Scenario 2: Iran negotiations succeed, Brent retreats to USD 85 to 90 by June or July. Jet A1 eases to roughly USD 110 to 130 per barrel, still USD 30 to 50 above plan. Full-year additional costs fall into the middle of the range. VNA may preserve a thin net profit, supported by the Q1 baseline and peak summer travel revenue. Accumulated losses decline slowly; the path to full loss elimination extends into 2027 or 2028 rather than closing in 2026 as originally targeted. HVN avoids balance sheet stress but does not deliver a clear recovery story.
Scenario 3: VNA reduces capacity and restructures its route network in June or July. This is the option leadership is explicitly leaving open. Salary cuts are a short-term measure; the bigger lever is the flight schedule and fleet deployment. Cutting flights on routes with negative contribution margins and deferring summer capacity additions reduces fuel costs proportionally, but revenue falls with it. This is a “stop the bleeding” scenario rather than a cure: it avoids Scenario 1 but cannot replicate Scenario 2.
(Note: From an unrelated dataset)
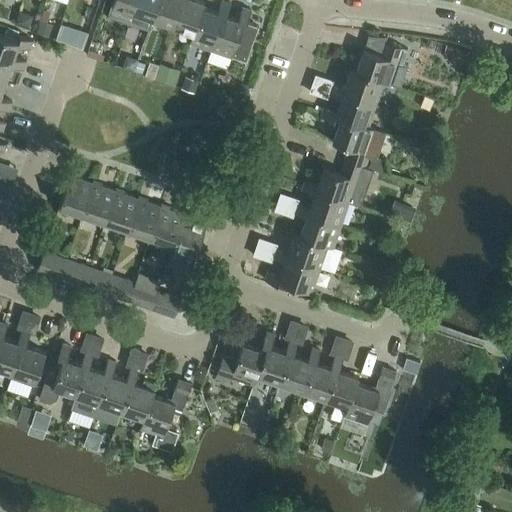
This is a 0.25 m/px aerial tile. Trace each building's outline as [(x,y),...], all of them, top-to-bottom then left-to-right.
[(136,0),(112,0),(107,16),(128,23),(136,0)] [(159,0),(136,0),(128,23),(149,30),(153,18),(159,0)] [(159,0),(153,18),(173,25),(181,0),(159,0)] [(203,6),(205,1),(201,0),(181,0),(173,25),(193,31),(194,32),(203,6)] [(223,13),(227,15),(231,2),(224,0),(221,0),(218,12),(203,6),(194,32),(193,31),(190,41),(211,48),(223,13)] [(238,19),(227,15),(223,13),(211,48),(246,60),(258,26),(247,22),(251,9),(243,6),(238,19)] [(0,32),(0,56),(12,60),(14,55),(18,44),(30,48),(33,39),(20,35),(19,39),(0,32)] [(364,48),(357,71),(356,71),(384,81),(400,87),(408,64),(404,63),(409,48),(386,40),(381,54),(364,48)] [(457,47),(454,59),(465,62),(468,50),(457,47)] [(0,56),(0,79),(5,81),(11,64),(23,69),(26,60),(14,55),(12,60),(0,56)] [(175,85),(179,73),(160,67),(156,79),(175,85)] [(329,93),(342,97),(343,92),(376,103),(384,81),(356,71),(357,71),(351,69),(345,88),(332,84),(329,93)] [(0,95),(5,81),(0,79),(0,106),(9,109),(12,100),(0,96),(0,95)] [(193,92),(196,83),(186,79),(182,89),(193,92)] [(368,126),(368,125),(376,103),(343,92),(342,97),(337,111),(324,107),(321,115),(332,119),(334,120),(336,115),(341,117),(368,126)] [(386,131),(368,125),(368,126),(341,117),(336,115),(334,120),(332,119),(331,122),(338,125),(333,140),(350,146),(345,159),(368,166),(372,153),(378,155),(386,131)] [(368,166),(345,159),(341,172),(324,166),(318,184),(316,189),(349,200),(361,205),(373,168),(368,166)] [(81,217),(93,182),(70,174),(58,209),(81,217)] [(341,223),(349,200),(316,189),(318,184),(305,180),(302,189),(314,193),(310,207),(308,212),(341,223)] [(93,182),(81,217),(104,225),(116,189),(93,182)] [(138,197),(116,189),(104,225),(126,233),(138,197)] [(161,205),(138,197),(126,233),(149,240),(161,205)] [(307,216),(300,234),(300,235),(328,244),(333,246),(341,223),(308,212),(310,207),(297,203),(294,211),(307,216)] [(172,248),(184,213),(161,205),(149,240),(172,248)] [(184,213),(172,248),(186,253),(183,261),(192,264),(207,221),(184,213)] [(320,267),(328,244),(300,235),(300,234),(295,232),(288,252),(276,247),(273,256),(285,260),(287,255),(320,267)] [(267,256),(271,238),(258,235),(253,253),(267,256)] [(37,268),(47,272),(53,254),(43,250),(37,268)] [(287,255),(285,260),(281,274),(268,270),(265,279),(278,283),(279,279),(312,290),(320,267),(287,255)] [(74,281),(83,284),(89,266),(80,263),(74,281)] [(98,269),(89,266),(83,284),(92,287),(98,269)] [(151,307),(157,289),(161,279),(138,271),(135,282),(128,300),(151,307)] [(119,296),(128,300),(135,282),(125,278),(119,296)] [(157,289),(151,307),(174,315),(181,297),(157,289)] [(0,371),(11,376),(22,343),(17,341),(3,336),(8,324),(0,321),(0,371)] [(22,343),(11,376),(34,384),(46,351),(26,344),(30,332),(22,328),(17,341),(22,343)] [(256,378),(278,385),(290,352),(285,351),(271,346),(275,333),(266,330),(262,343),(266,345),(265,350),(256,378)] [(290,352),(278,385),(301,393),(313,360),(308,359),(294,354),(298,341),(289,338),(285,351),(290,352)] [(254,383),(256,378),(265,350),(242,342),(236,359),(223,354),(215,377),(229,382),(232,375),(254,383)] [(86,365),(81,363),(67,358),(71,346),(62,343),(58,355),(62,357),(56,374),(48,371),(38,398),(48,401),(56,398),(58,392),(74,397),(86,365)] [(312,346),(308,359),(313,360),(301,393),(324,401),(335,368),(330,366),(317,362),(321,349),(312,346)] [(71,408),(93,416),(108,372),(103,371),(89,366),(94,353),(85,350),(81,363),(86,365),(74,397),(71,408)] [(324,401),(346,409),(356,381),(357,381),(359,376),(339,369),(344,357),(335,354),(330,366),(335,368),(324,401)] [(108,372),(93,416),(116,424),(120,413),(131,380),(126,378),(112,374),(116,361),(108,358),(103,371),(108,372)] [(120,413),(142,421),(152,393),(152,394),(154,388),(135,382),(139,369),(130,366),(126,378),(131,380),(120,413)] [(375,388),(357,381),(356,381),(346,409),(344,414),(368,422),(373,408),(384,412),(390,394),(388,393),(396,371),(383,366),(375,388)] [(171,400),(152,394),(152,393),(142,421),(140,426),(156,431),(152,443),(172,450),(178,431),(166,426),(175,402),(184,406),(192,383),(178,378),(171,400)]
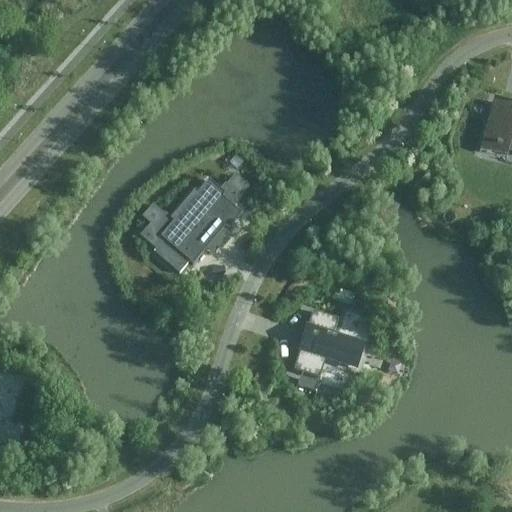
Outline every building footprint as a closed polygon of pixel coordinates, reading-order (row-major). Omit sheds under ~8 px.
[(511,108),(493,103),(479,153),(481,154),(484,144),(496,147),(495,149),(500,151),(500,149),(509,151),(510,146),(511,146),(511,108)] [(229,165),(237,172),(245,164),(237,157),(229,165)] [(227,187),(225,189),(239,200),(241,198),(249,189),(235,177),(227,187)] [(173,224),(160,240),(193,267),(225,230),(228,232),(241,216),(222,200),(225,197),(208,183),(198,195),(195,192),(170,222),(173,224)] [(153,207),(142,220),(150,227),(161,214),(153,207)] [(312,313),(293,372),(319,381),(325,361),(345,367),(353,343),(333,336),(338,321),(312,313)]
On the price chart, HVN has corrected from the VND 22,800 to 23,100 range in mid-April to VND 21,350 on May 15, a decline of roughly 7% over six weeks. Market capitalization stands at approximately VND 66,400 billion. The move tracks the Brent surge in direction but has not yet fully priced in Scenario 1.
Three Signals That Separate the Scenarios
The practical question is not “buy or sell HVN” but “which scenario is currently materializing.” Three signals can resolve this within the next four to six weeks.
The first is Hormuz. If tensions escalate further through late May, Scenario 1 becomes the working assumption. Any credible signal of Iran diplomatic progress opens Scenario 2.
The second is VNA’s June and July flight schedule. If the airline announces route suspensions or capacity reductions on low-margin routes, Scenario 3 is being activated, signaling that management believes Brent will remain elevated.
The third is the USD 100 per barrel threshold. Brent closing below USD 100 for three consecutive sessions is an early indicator of Scenario 2. Sustained closes above USD 110 per barrel confirm Scenario 1.
The Data Point That Matters Most
The structurally important feature of HVN is its asymmetric oil sensitivity. Energy stocks benefit when Brent rises; VNA is hurt, and typically with a larger relative move. That is a permanent characteristic of the cost structure, not a cyclical anomaly.
Q1’s VND 4,514 billion profit is a solid starting point, but it is already history. The decisive variable for the rest of 2026 is Brent: does it retreat below USD 90 per barrel, or does it hold above USD 100? Whichever path it takes will determine whether VNA’s year-end accumulated losses settle at the low end — around VND 22,000 billion — or the high end, near VND 30,000 billion.
The Q2 report, expected in late July, will be the first hard confirmation of which scenario has played out. But the leading signals — Hormuz developments, the summer flight schedule, and Brent’s behavior around the USD 100 threshold — are already observable, and they will begin resolving the uncertainty well before VNA publishes its next earnings.